Task to complete: What is needed is an exact copy of every entry below, minus the images.

┏━━

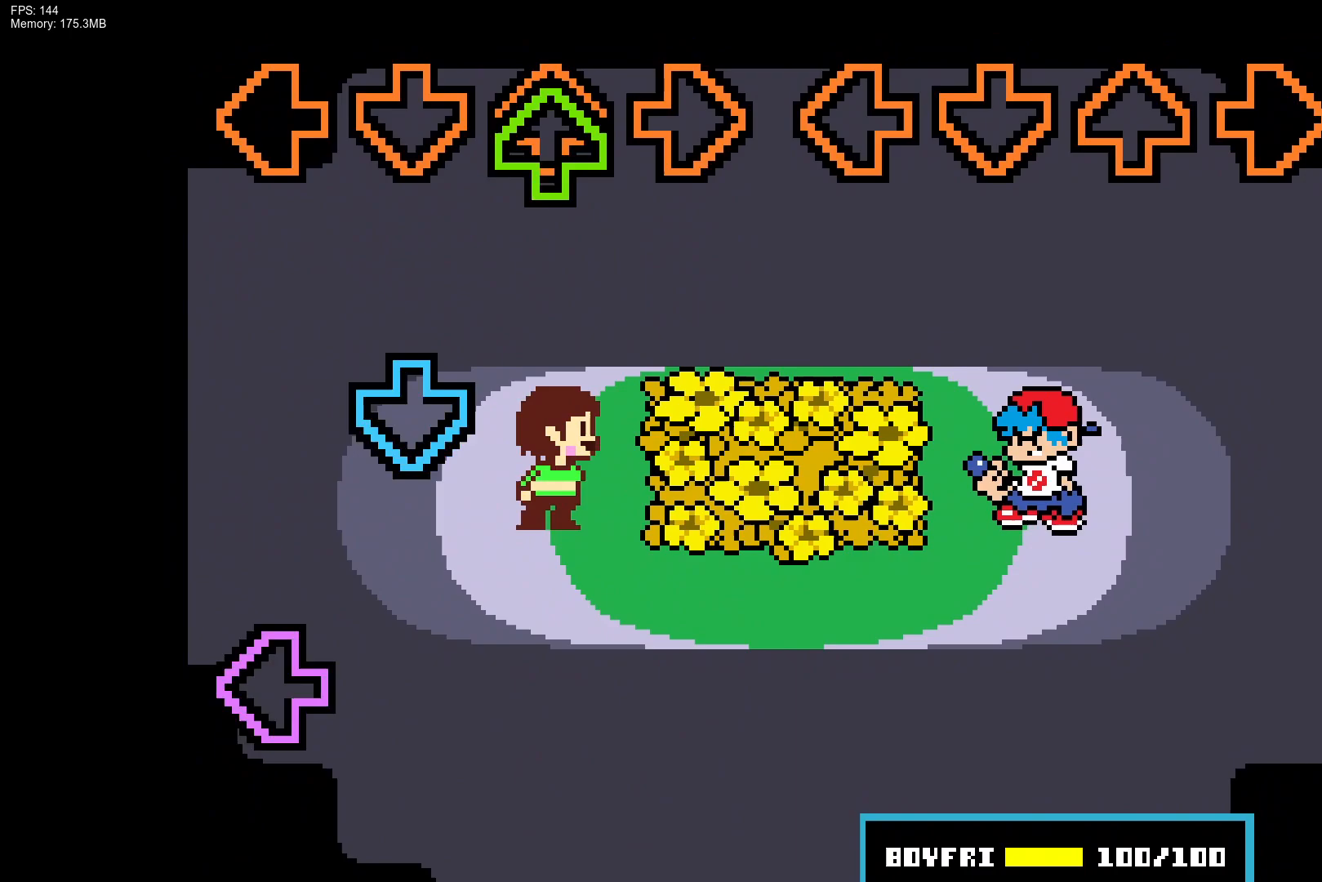
{"buttons": [], "events": [[133, "CROSS", "down"], [133, "DPAD_UP", "down"], [133, "L1", "down"], [133, "R1", "down"], [350, "CROSS", "up"], [350, "DPAD_UP", "up"], [367, "L1", "up"], [367, "R1", "up"]]}
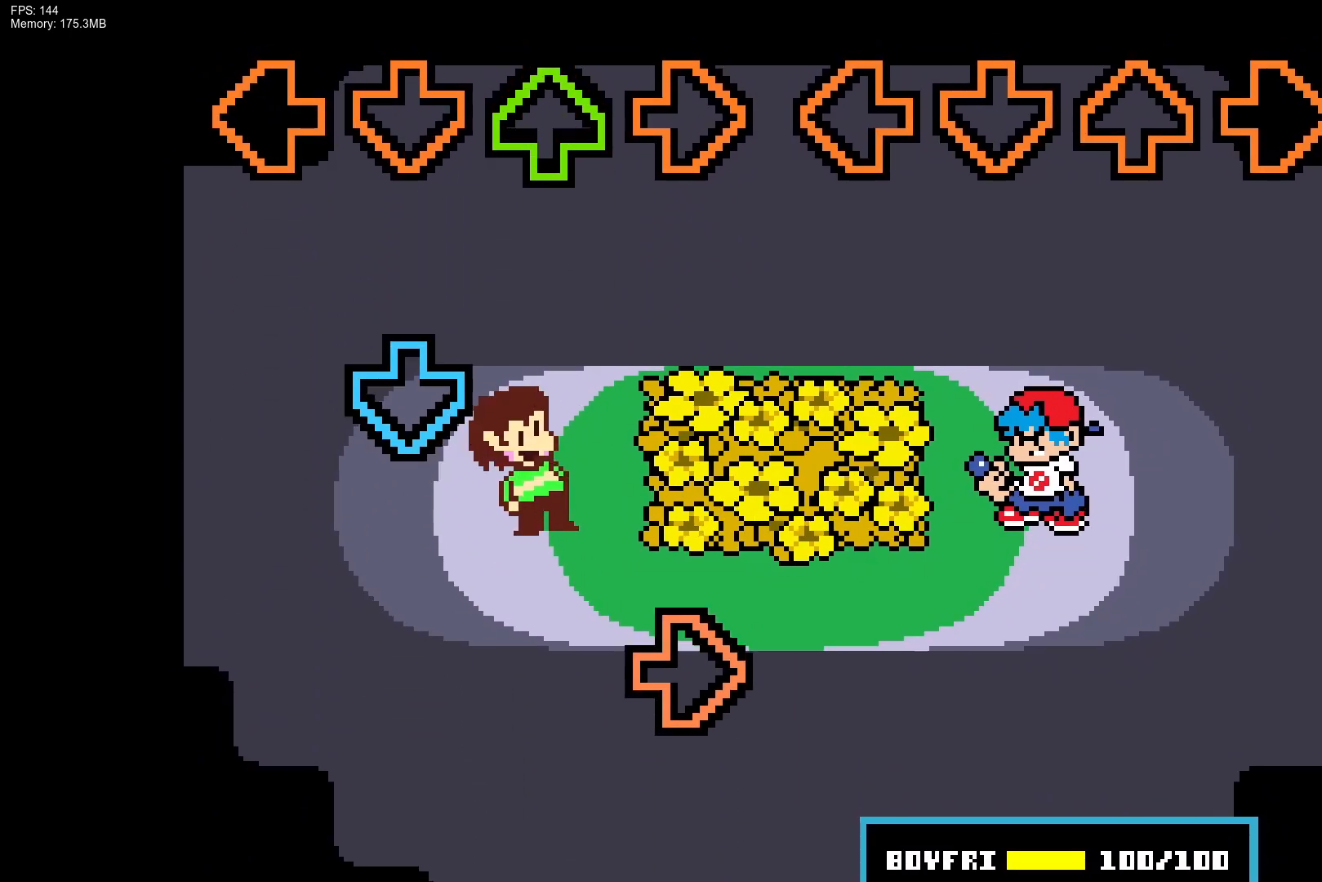
{"buttons": ["R1"], "events": [[483, "R1", "down"]]}
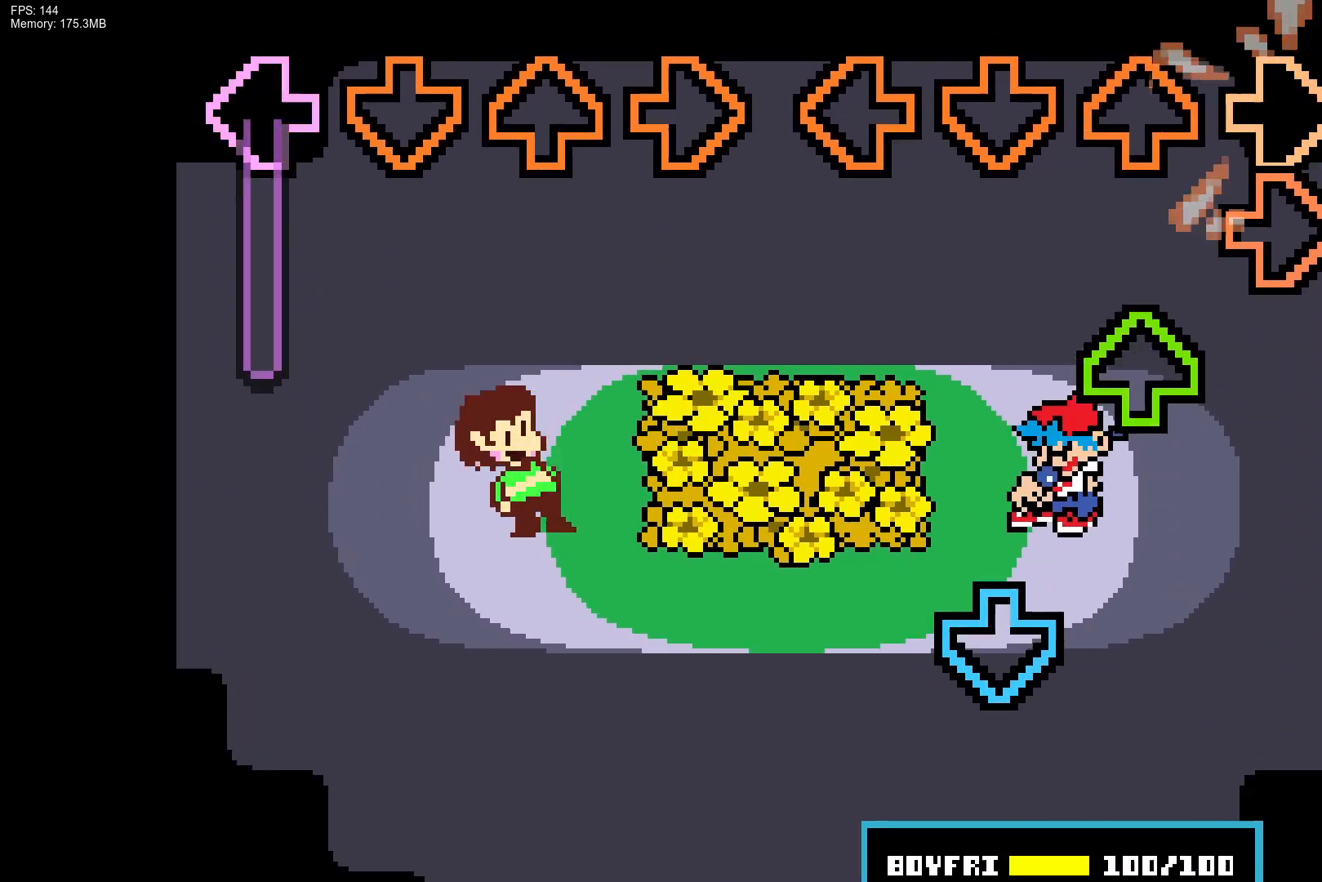
{"buttons": ["DPAD_UP"], "events": [[67, "R1", "up"], [133, "R1", "down"], [183, "DPAD_UP", "down"], [233, "R1", "up"], [283, "DPAD_UP", "up"], [367, "CROSS", "down"], [483, "DPAD_UP", "down"], [500, "CROSS", "up"]]}
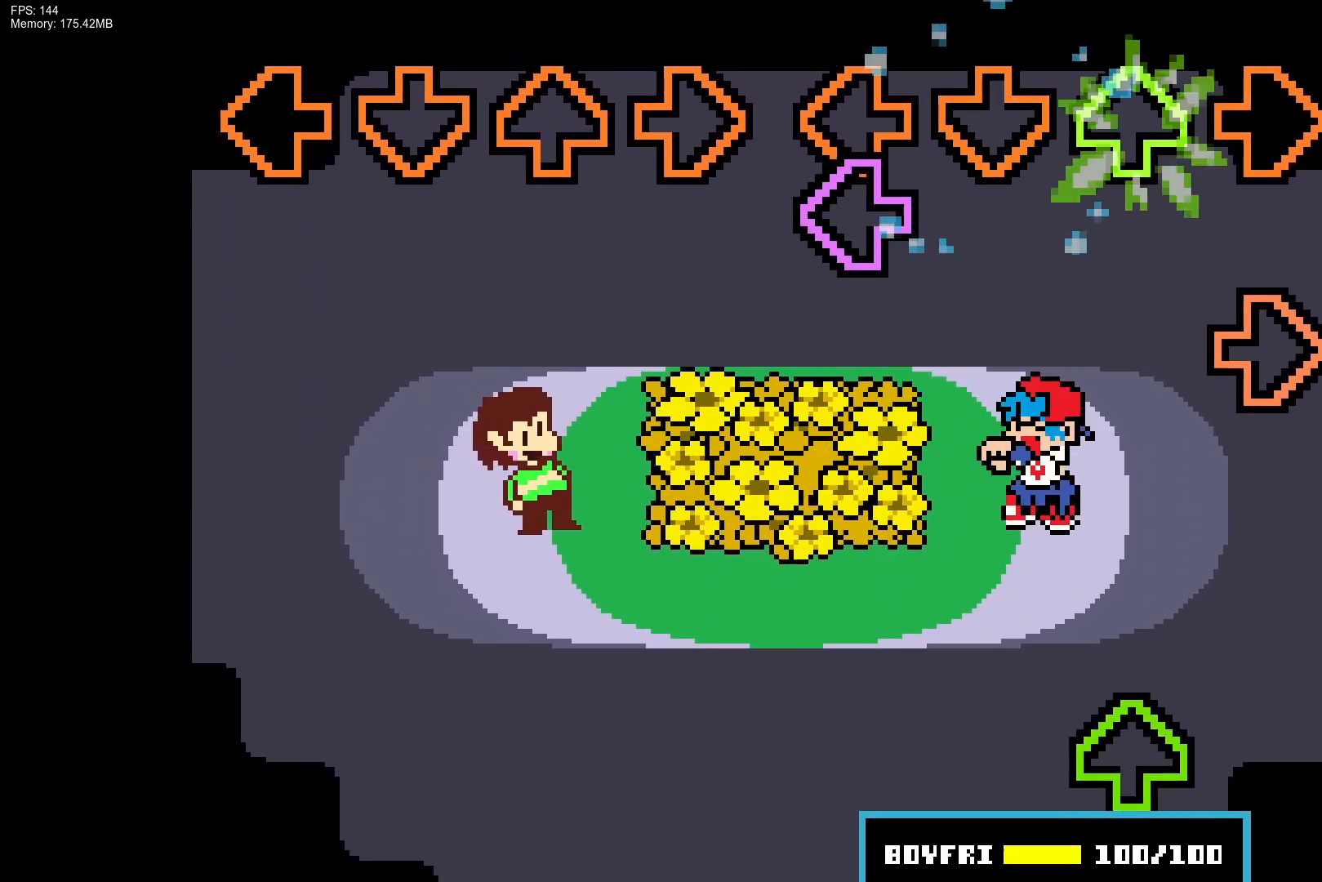
{"buttons": ["DPAD_UP"], "events": [[67, "DPAD_UP", "up"], [133, "L1", "down"], [183, "R1", "down"], [283, "L1", "up"], [300, "R1", "up"], [400, "DPAD_UP", "down"]]}
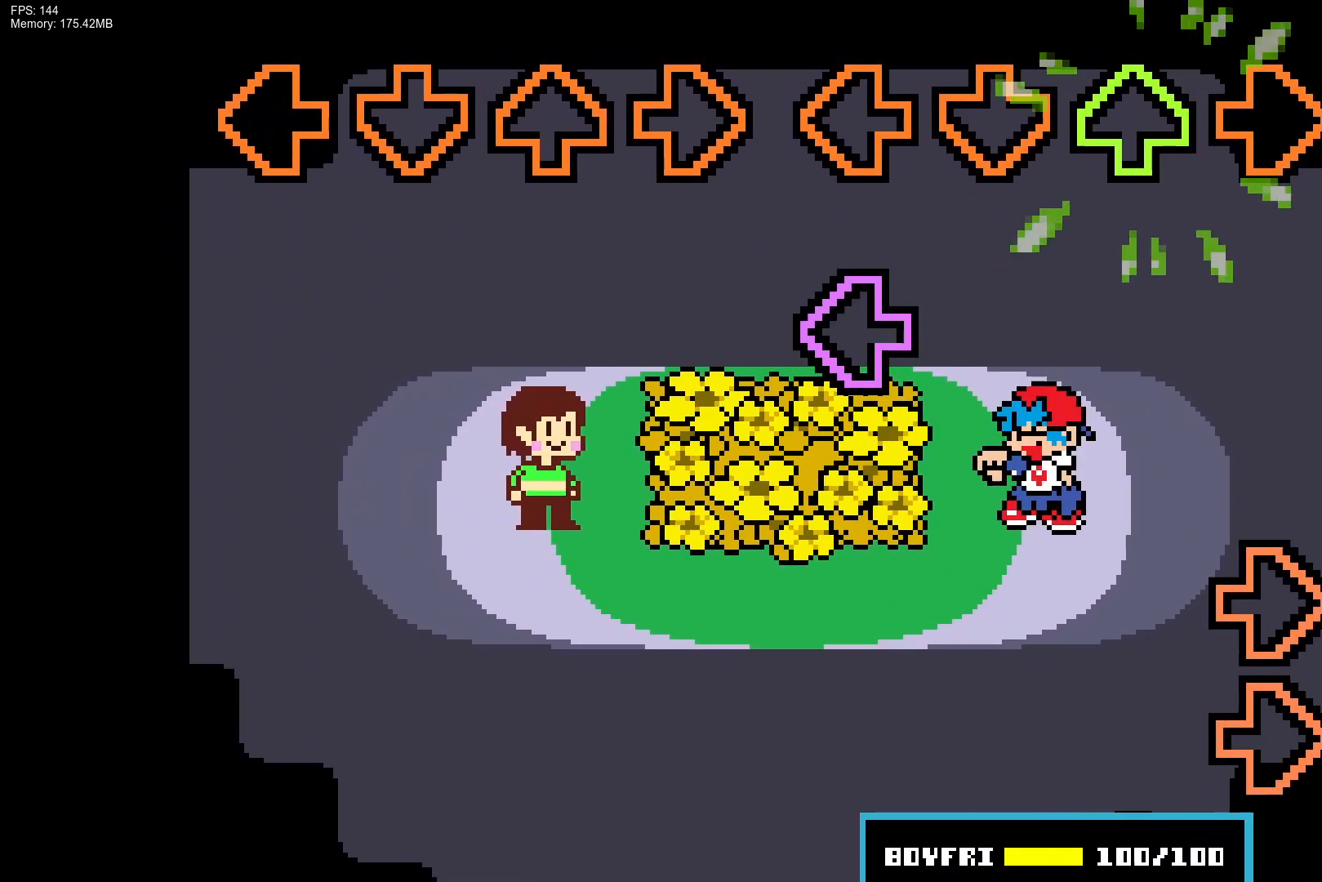
{"buttons": ["R1", "DPAD_UP"], "events": [[17, "DPAD_UP", "up"], [167, "L1", "down"], [283, "R1", "down"], [300, "L1", "up"], [333, "R1", "up"], [417, "R1", "down"], [467, "DPAD_UP", "down"]]}
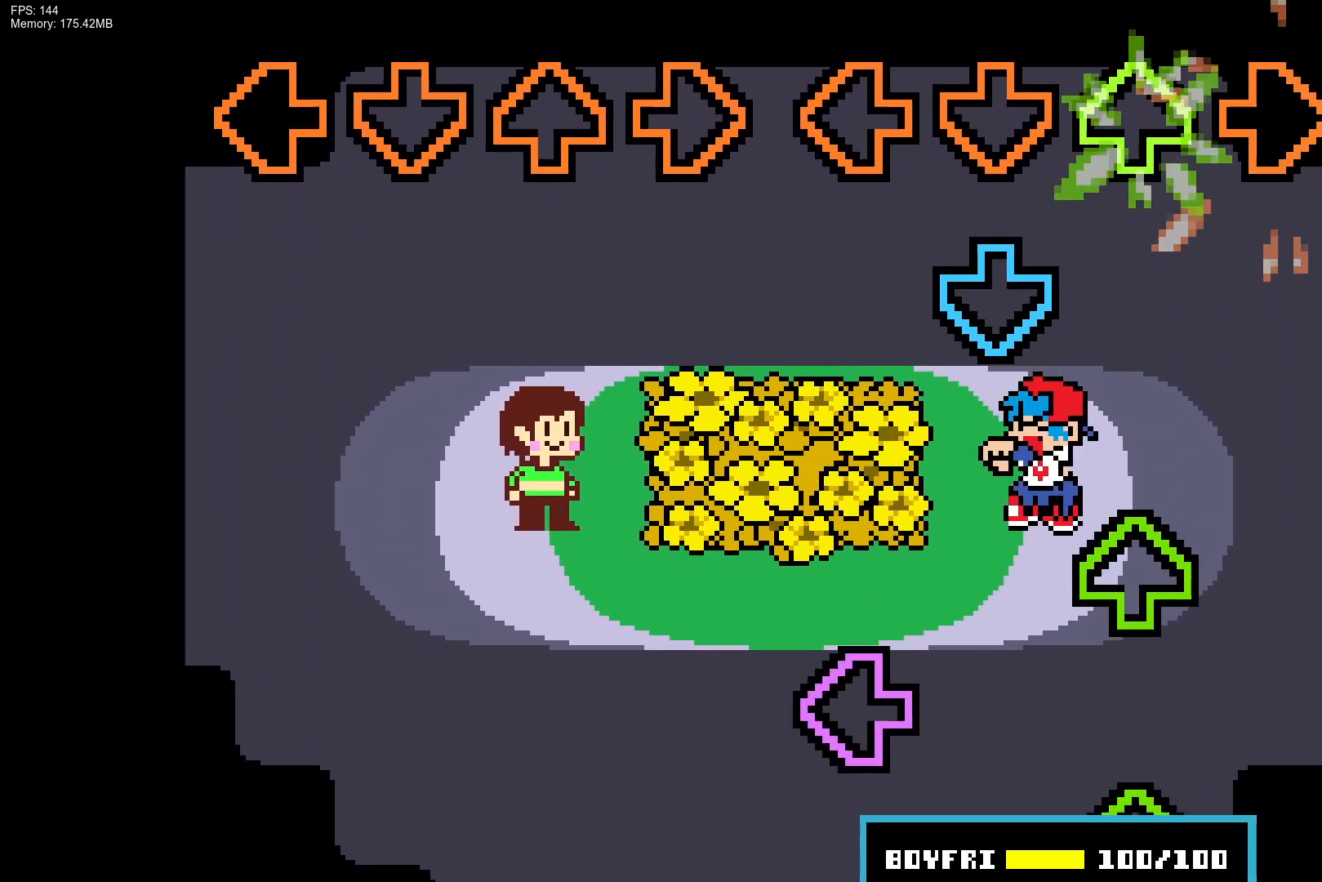
{"buttons": ["L1", "DPAD_UP"], "events": [[17, "R1", "up"], [67, "DPAD_UP", "up"], [117, "CROSS", "down"], [250, "CROSS", "up"], [267, "DPAD_UP", "down"], [350, "DPAD_UP", "up"], [400, "L1", "down"], [467, "DPAD_UP", "down"]]}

┗━━

Written response:
{"buttons": [], "events": [[133, "CROSS", "down"], [133, "DPAD_UP", "down"], [133, "L1", "down"], [133, "R1", "down"], [350, "CROSS", "up"], [350, "DPAD_UP", "up"], [367, "L1", "up"], [367, "R1", "up"]]}
{"buttons": ["R1"], "events": [[483, "R1", "down"]]}
{"buttons": ["DPAD_UP"], "events": [[67, "R1", "up"], [133, "R1", "down"], [183, "DPAD_UP", "down"], [233, "R1", "up"], [283, "DPAD_UP", "up"], [367, "CROSS", "down"], [483, "DPAD_UP", "down"], [500, "CROSS", "up"]]}
{"buttons": ["DPAD_UP"], "events": [[67, "DPAD_UP", "up"], [133, "L1", "down"], [183, "R1", "down"], [283, "L1", "up"], [300, "R1", "up"], [400, "DPAD_UP", "down"]]}
{"buttons": ["R1", "DPAD_UP"], "events": [[17, "DPAD_UP", "up"], [167, "L1", "down"], [283, "R1", "down"], [300, "L1", "up"], [333, "R1", "up"], [417, "R1", "down"], [467, "DPAD_UP", "down"]]}
{"buttons": ["L1", "DPAD_UP"], "events": [[17, "R1", "up"], [67, "DPAD_UP", "up"], [117, "CROSS", "down"], [250, "CROSS", "up"], [267, "DPAD_UP", "down"], [350, "DPAD_UP", "up"], [400, "L1", "down"], [467, "DPAD_UP", "down"]]}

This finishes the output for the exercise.